Como

comoStoria e tessuti

La storia e lo stile di Croci Abbigliamento sono indissolubilmente legati a Como. Il capoluogo lariano, di antichissime origini (vi sono ampie testimonianze risalenti alla preistoria e al primo millennio a.C.), ebbe un ruolo importante in molte epoche storiche (dominazione romana, Sacro Romano Impero, Comuni, Signorie, età napoleonica e Regno Lombardo-Veneto) per la sua posizione strategica (sulla strada per lo Stelvio e per il Passo dello Spluga) e per il suo dinamismo commerciale.

Dopo i moti insurrezionali e indipendentisti di inizio Ottocento e successivamente alla proclamazione dell’Unita d’Italia, la rivoluzione industriale diede un grande impulso all’economia del Comasco con lo sviluppo, in particolare, della gelsicoltura destinata all’allevamento del baco da seta, e quindi all’industria serica e a tutti i suoi processi di trasformazione.

Ed è il settore tessile che, nelle sue principali declinazioni (seta, cotone, lana), divenne verso la fine dell’Ottocento il vanto di tutta la provincia di Como . Dopo la crisi del 1907, la prima guerra mondiale impresse un notevole slancio alle industrie belliche e anche, di riflesso, al tessile. Negli anni Venti l’allevamento dei bachi da seta, che già era andato progressivamente riducendosi negli anni, crollò definitivamente, ma le attività di torcitura e tessitura che impiegavano altre fibre oltre alla seta continuarono a crescere favorendo anche lo sviluppo delle confezioni e dell’abbigliamento. Ed è proprio nel 1926 che la capostipite della famiglia Croci aprì il primo negozio in via Dante, appena fuori dal centro storico.
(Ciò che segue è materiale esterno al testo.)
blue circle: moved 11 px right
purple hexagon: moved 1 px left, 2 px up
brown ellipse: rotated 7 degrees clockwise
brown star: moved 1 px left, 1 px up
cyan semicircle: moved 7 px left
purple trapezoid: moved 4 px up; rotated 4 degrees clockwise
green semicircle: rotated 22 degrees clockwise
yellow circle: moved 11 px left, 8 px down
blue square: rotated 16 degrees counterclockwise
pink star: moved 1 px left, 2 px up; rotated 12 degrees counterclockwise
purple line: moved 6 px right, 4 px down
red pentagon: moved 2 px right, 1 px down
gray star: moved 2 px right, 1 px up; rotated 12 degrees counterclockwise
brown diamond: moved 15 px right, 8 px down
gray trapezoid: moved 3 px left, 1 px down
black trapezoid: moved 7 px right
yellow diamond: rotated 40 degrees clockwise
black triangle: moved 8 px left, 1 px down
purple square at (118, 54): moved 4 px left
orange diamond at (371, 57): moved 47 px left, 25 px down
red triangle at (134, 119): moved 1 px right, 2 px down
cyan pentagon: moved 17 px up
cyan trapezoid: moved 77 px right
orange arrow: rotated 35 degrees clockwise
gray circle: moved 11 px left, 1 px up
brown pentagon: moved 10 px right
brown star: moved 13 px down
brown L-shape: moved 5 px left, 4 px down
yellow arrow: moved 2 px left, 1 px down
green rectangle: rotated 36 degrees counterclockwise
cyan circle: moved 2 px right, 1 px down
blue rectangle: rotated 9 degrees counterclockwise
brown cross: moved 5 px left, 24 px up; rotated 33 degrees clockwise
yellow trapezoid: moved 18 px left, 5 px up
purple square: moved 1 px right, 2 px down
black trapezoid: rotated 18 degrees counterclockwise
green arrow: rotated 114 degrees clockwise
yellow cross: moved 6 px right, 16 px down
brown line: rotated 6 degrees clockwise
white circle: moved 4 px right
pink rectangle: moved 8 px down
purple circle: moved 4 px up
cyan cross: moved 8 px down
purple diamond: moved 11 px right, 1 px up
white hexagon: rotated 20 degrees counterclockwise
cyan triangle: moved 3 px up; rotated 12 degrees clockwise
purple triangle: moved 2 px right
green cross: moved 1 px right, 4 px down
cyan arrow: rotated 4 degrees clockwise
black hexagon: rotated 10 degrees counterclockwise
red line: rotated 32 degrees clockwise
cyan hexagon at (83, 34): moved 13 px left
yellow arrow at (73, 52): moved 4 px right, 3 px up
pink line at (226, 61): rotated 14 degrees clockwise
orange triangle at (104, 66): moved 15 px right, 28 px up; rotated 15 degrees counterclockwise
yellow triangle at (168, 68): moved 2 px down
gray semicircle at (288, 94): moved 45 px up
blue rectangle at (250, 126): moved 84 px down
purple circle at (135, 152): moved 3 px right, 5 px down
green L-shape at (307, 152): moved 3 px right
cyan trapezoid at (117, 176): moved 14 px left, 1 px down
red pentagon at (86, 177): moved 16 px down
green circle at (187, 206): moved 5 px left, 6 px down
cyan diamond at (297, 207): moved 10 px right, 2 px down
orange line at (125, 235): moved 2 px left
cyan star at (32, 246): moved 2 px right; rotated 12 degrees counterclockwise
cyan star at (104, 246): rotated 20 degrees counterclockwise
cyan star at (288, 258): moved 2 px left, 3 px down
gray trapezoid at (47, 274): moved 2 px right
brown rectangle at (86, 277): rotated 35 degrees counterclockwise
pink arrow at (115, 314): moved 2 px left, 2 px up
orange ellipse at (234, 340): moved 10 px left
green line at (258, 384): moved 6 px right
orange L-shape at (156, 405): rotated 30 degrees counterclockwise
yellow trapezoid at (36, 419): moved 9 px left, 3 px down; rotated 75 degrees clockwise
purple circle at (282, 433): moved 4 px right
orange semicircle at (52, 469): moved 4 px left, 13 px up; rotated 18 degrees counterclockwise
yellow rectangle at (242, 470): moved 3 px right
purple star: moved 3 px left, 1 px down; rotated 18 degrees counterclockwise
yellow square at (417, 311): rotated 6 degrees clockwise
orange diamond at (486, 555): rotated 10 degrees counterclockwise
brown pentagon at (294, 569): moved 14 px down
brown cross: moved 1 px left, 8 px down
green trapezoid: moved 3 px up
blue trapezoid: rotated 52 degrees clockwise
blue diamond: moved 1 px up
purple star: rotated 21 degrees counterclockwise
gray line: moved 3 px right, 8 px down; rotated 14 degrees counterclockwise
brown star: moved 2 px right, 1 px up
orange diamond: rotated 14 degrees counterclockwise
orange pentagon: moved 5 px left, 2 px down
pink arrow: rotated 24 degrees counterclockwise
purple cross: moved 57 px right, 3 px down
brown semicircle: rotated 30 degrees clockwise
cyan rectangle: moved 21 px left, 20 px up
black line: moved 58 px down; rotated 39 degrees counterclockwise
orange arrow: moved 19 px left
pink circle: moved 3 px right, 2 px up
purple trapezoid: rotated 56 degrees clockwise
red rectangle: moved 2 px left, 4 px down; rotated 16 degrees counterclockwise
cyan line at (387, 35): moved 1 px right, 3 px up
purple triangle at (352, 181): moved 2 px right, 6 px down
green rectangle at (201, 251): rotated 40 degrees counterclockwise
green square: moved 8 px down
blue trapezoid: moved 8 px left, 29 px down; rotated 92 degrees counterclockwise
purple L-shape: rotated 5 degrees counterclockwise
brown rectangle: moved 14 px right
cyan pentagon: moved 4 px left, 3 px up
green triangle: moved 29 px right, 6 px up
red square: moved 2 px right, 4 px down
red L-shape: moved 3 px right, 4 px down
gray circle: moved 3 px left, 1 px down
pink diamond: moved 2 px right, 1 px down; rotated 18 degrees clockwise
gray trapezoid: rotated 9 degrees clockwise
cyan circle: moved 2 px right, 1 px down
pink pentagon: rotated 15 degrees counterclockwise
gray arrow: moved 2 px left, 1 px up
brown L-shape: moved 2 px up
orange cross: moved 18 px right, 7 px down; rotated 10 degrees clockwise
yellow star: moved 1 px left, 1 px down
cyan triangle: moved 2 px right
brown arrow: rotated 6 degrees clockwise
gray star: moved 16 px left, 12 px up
La Seconda Guerra Mondiale non piegò la vocazione manifatturiera di Como che poi crebbe in modo costante negli anni Cinquanta e Sessanta. Dopo il boom della moda e del tessile degli anni Ottanta, il settore ha conosciuto alti e bassi congiunturali; ma tutt’oggi la trasformazione della seta, del cotone, della lana e il loro commercio sono attività di assoluta importanza per il territorio della provincia di Como. Oggi le parole “tessuti”, “confezioni”, “abbigliamento” Como sono sinonimo di qualità e gusto in tutto il mondo anche grazie alla continua crescita del turismo internazionale.

La città

Como è il centro indiscusso di una provincia dove storia, arte, cultura e commercio si fondono in modo armonico in un contesto di rara bellezza.

Ubicato in una conca circondata da alture moreniche, generosamente affacciata sul lago, Como si caratterizza per un clima temperato con un meteo senza picchi estremi. Nell’architettonica della città prevale l’impronta romana e medievale (notevoli le grandi torri di vedetta Porta Torre, Torre Gattoni, San Vitale), con importanti testimonianze del Rinascimento e del Barocco e sorprendenti (e ben più recenti) edifici razionalisti realizzati dall’illustre architetto comasco Giuseppe Terragni (la Casa del Fascio, il Monumento ai Caduti, l’Asilo Sant’Elia e il Novocomum).

Il cuore di Como è costituito dal lungolago e, a breve distanza, da piazza del Duomo, dedicata a una delle principali cattedrali del nord Italia, e dalla “città murata” dove spicca la chiesa di S. Fedele (in stile romanico lombardo e risalente al 1120) e, poco fuori le mura, la basilica di Sant’Abbondio ( risalente, nelle forme attuali, in stile romanico, al 1095).

Sullo splendido lungolago, punteggiato da storiche ville nobiliari, tappe di sicuro interesse sono il Tempio Voltiano, che conserva diversi cimeli appartenuti allo scienziato Alessandro Volta, inventore della pila elettrica e probabilmente il più illustre dei cittadini comaschi, e Villa Olmo, dove si tengono costantemente mostre d’arte di portata internazionale.

Di rilievo il Museo della Seta che raccoglie e ospita macchinari, attrezzi, documenti che attestano la lunga storia produttiva tessile della zona e, in particolare, le tradizioni della lavorazione serica che hanno fatto di Como la “Città della Seta” per antonomasia.

Una visita dedicata merita Brunate, comune che da il nome al monte che sovrasta Como e il lungolago, raggiungibile da una funicolare, caratterizzato da numerose ville in stile eclettico e liberty, e dal quale è possibile godere di splendidi panorami dell’intero arco alpino occidentale, della Pianura Padana e degli Appennini.